Greyhound Data focuses on pedigree and breeding information but also includes race records for individual dogs. Searching for a specific greyhound returns its complete racing history across career, making it valuable for tracking dogs that have raced at multiple tracks over time. The site covers both UK and Irish racing, useful given the cross-border movement of many dogs between the two countries.
Social media groups and forums sometimes maintain informal result collections, particularly for specific tracks or competitions. These community resources lack the structure of formal databases but can surface information not easily found elsewhere. Enthusiast communities are often helpful when seeking obscure historical data that commercial services do not prioritise.
The 18 GBGB tracks each produce their own result records, and some third-party services aggregate these into searchable formats. Cross-track searching is particularly valuable for dogs that have raced at multiple venues throughout their careers, allowing comparison of performances across different conditions and competition levels in ways that track-specific sources cannot provide.
Research Tips
Start with the dog you are researching, not the database. Know what question you are trying to answer before diving into archives. Looking for track-specific form? Career-best times? Head-to-head records against specific rivals? Distance preferences? Defining your goal first prevents aimless searching through masses of data that might not be relevant to your actual analytical needs.
Compare like with like when using historical results. A time recorded three years ago might not compare directly to recent performances due to track changes, surface variations, or timing system updates. Context matters for all historical data. Check whether conditions have changed significantly before drawing conclusions from old results.
Note the going when recording times for comparison purposes. A dog’s best time might have come on a fast track that rarely presents those ideal conditions. Alternatively, consistent times across varying going might indicate reliable ability that does not depend on ideal conditions to produce competitive performances. Understanding how going affects times is essential for proper historical comparison.
Track career patterns, not just individual races. A dog that improved steadily through its early career and then plateaued tells a different story from one that peaked early and declined. Career arcs emerge only from extended historical analysis that single-race focus cannot provide. These patterns help predict future performance trajectories.

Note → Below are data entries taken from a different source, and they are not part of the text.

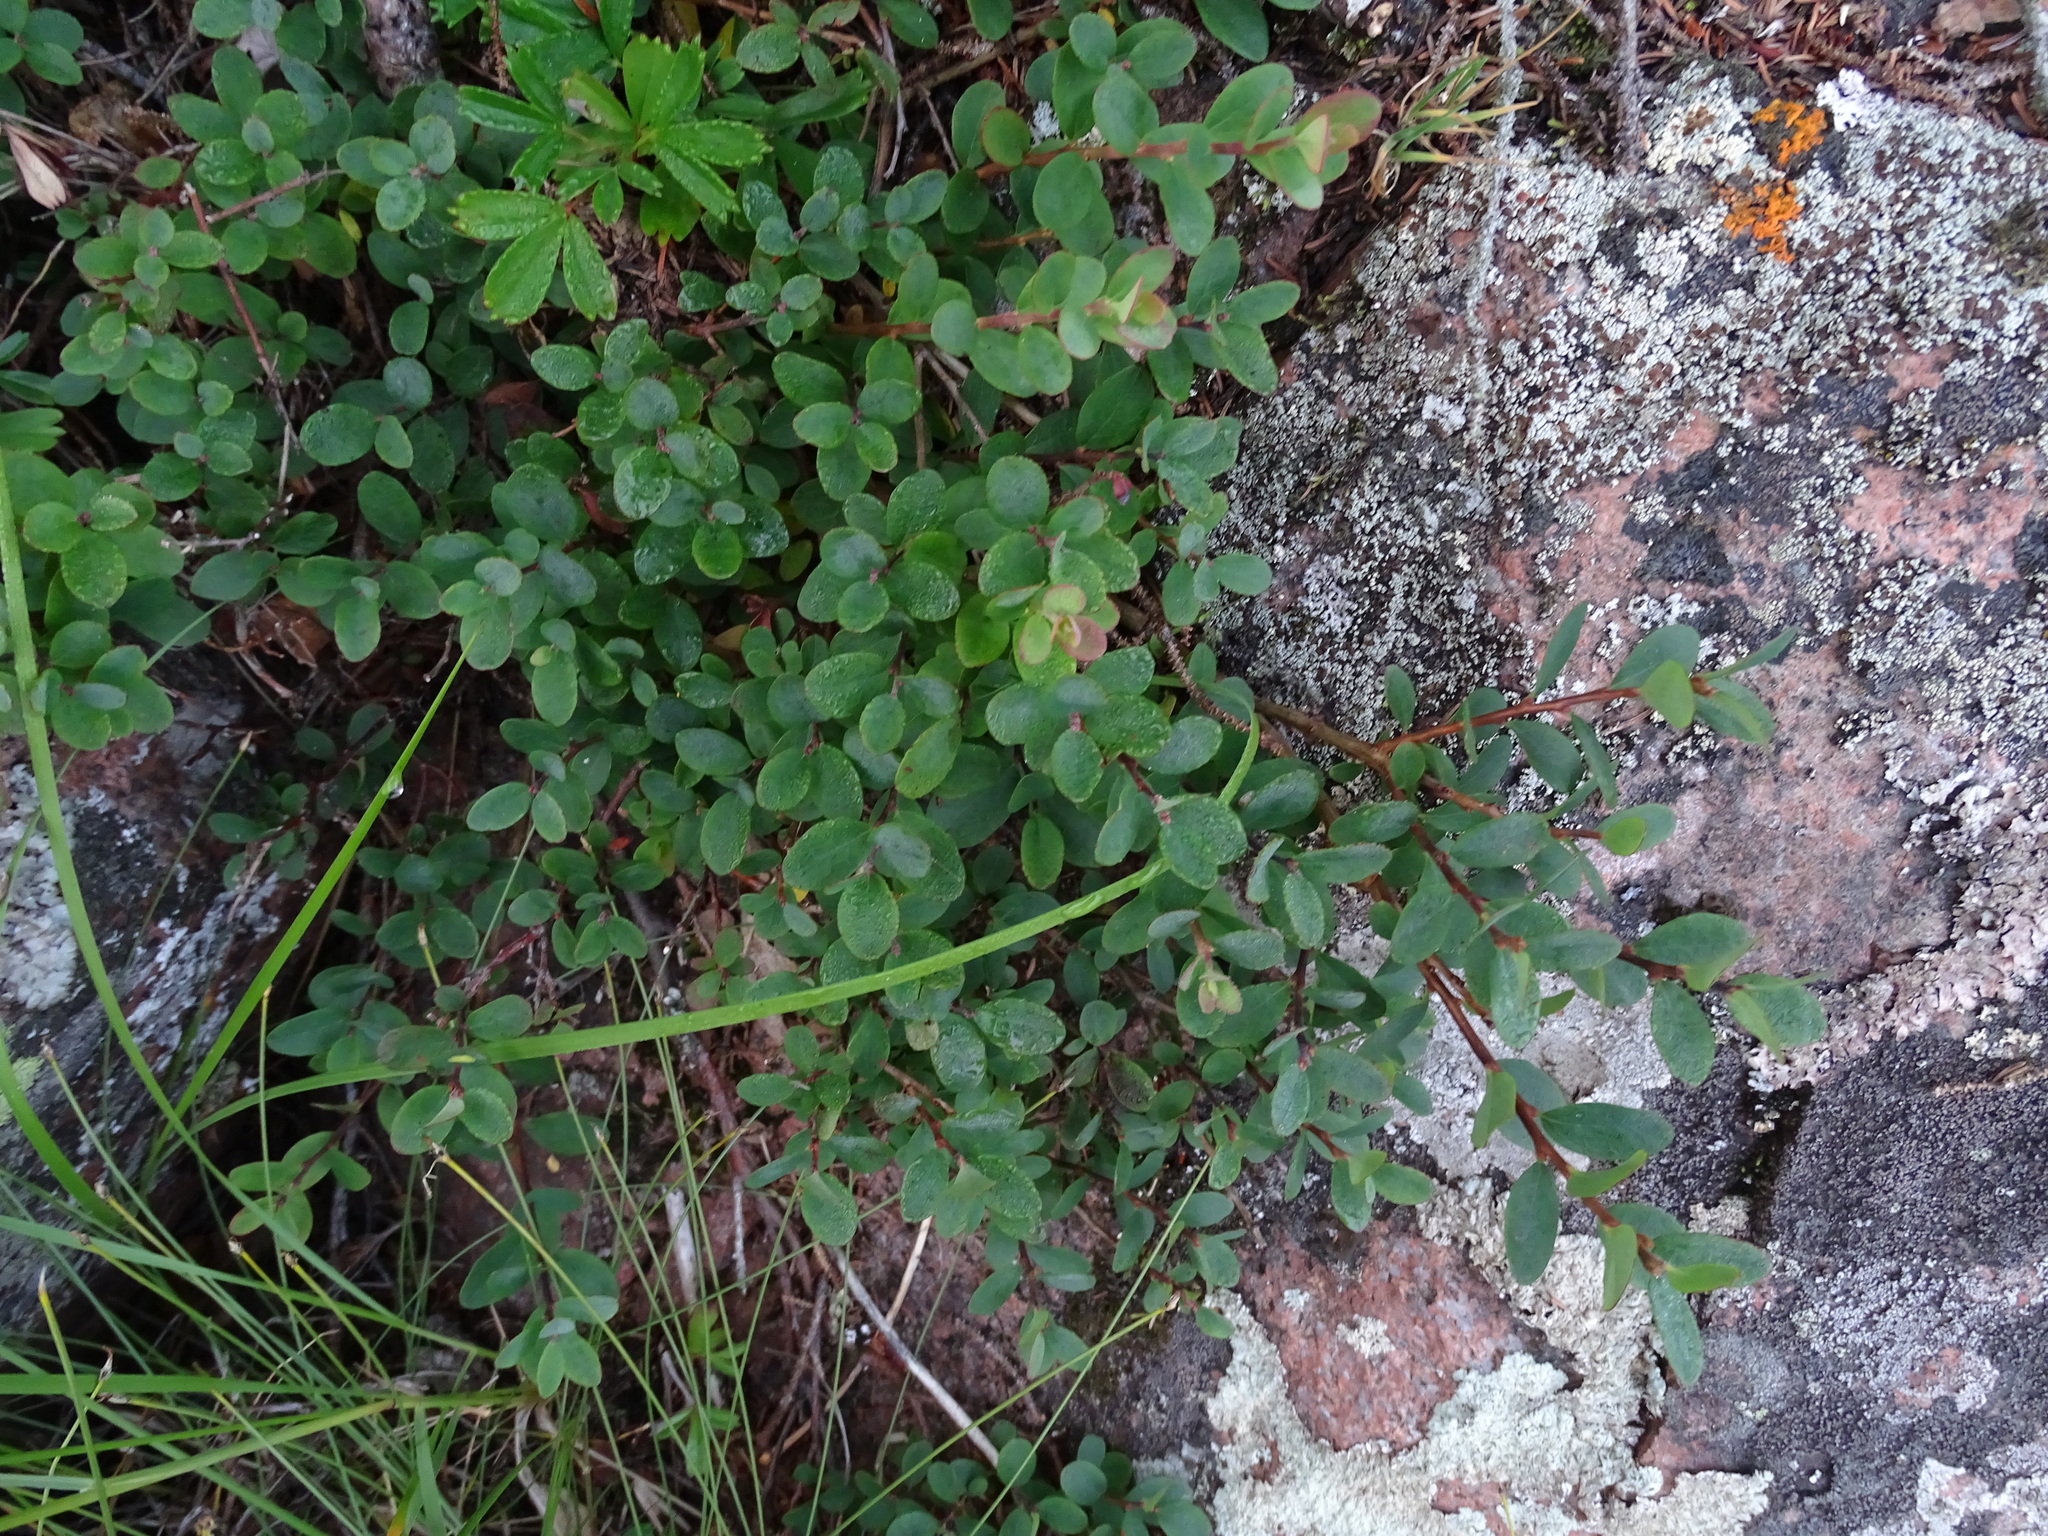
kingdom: Plantae
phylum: Tracheophyta
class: Magnoliopsida
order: Ericales
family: Ericaceae
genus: Vaccinium
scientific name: Vaccinium uliginosum
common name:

Build personal databases for dogs and trainers you follow regularly. Spreadsheets or note systems that aggregate information from multiple sources create reference materials tailored to your specific interests. Over time, these personal archives become more valuable than any single external source because they reflect your analytical priorities and the specific questions you care about.
Cross-reference between sources when possible. Discrepancies sometimes appear between different archives due to data entry errors or differing record-keeping standards between providers. Checking a result against multiple sources increases confidence in its accuracy. For important decisions, verification is worth the extra effort required to ensure you are working with correct information.
Historical research rewards patience and systematic approach. The most valuable insights often emerge from patterns across many races rather than single dramatic results. Build your archive skills gradually, starting with familiar dogs and expanding as your comfort with different sources increases. Over time, the ability to research historical form becomes one of your most valuable tools for understanding greyhound racing at a deeper level than casual observation permits.